▶ WORK REQUIRED
Copy every line below where the string "drills" is found.

▶ Stored records
┌──

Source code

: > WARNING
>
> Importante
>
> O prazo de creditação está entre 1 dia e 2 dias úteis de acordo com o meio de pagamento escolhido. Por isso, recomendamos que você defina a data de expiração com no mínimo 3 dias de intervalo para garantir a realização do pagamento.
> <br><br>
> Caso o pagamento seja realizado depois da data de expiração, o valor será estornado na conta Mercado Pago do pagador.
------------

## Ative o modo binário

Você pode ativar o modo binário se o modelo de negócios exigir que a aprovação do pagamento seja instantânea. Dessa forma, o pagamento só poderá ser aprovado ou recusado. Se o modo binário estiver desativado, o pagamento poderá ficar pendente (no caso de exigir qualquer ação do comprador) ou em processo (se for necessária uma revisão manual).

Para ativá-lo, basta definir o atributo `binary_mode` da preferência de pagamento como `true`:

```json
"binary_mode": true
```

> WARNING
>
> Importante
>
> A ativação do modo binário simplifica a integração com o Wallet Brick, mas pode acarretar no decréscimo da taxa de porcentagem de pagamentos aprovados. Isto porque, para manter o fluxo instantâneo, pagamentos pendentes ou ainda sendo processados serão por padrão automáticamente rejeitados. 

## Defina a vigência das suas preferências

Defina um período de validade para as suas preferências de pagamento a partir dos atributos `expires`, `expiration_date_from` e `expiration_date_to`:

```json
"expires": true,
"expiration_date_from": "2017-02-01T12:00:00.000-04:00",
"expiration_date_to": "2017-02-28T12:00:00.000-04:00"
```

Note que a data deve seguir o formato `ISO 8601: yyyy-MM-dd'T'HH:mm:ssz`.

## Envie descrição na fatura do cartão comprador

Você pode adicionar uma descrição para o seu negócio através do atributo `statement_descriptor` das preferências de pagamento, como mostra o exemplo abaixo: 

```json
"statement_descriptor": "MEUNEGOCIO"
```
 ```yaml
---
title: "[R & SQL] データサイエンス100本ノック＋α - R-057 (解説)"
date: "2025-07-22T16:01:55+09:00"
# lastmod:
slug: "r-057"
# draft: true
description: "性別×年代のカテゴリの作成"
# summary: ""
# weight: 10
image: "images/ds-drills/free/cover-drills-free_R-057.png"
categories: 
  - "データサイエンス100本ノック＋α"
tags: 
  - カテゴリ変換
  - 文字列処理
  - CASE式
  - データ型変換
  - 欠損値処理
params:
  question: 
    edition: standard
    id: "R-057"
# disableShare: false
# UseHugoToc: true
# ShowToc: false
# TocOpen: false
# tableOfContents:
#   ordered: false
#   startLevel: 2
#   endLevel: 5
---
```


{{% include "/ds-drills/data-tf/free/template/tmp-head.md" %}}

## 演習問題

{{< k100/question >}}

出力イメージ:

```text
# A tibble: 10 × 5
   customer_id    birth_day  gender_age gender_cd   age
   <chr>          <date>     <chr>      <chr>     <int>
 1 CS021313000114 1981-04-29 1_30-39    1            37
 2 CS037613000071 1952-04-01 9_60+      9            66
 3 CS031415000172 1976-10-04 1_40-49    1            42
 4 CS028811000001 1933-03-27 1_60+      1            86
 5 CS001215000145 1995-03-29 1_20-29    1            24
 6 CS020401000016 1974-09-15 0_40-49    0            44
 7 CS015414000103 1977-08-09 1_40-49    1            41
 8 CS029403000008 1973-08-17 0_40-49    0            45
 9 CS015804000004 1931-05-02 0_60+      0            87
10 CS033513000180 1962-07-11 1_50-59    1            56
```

└──

▶ WRITTEN ANSWER
image: "images/ds-drills/free/cover-drills-free_R-057.png"
{{% include "/ds-drills/data-tf/free/template/tmp-head.md" %}}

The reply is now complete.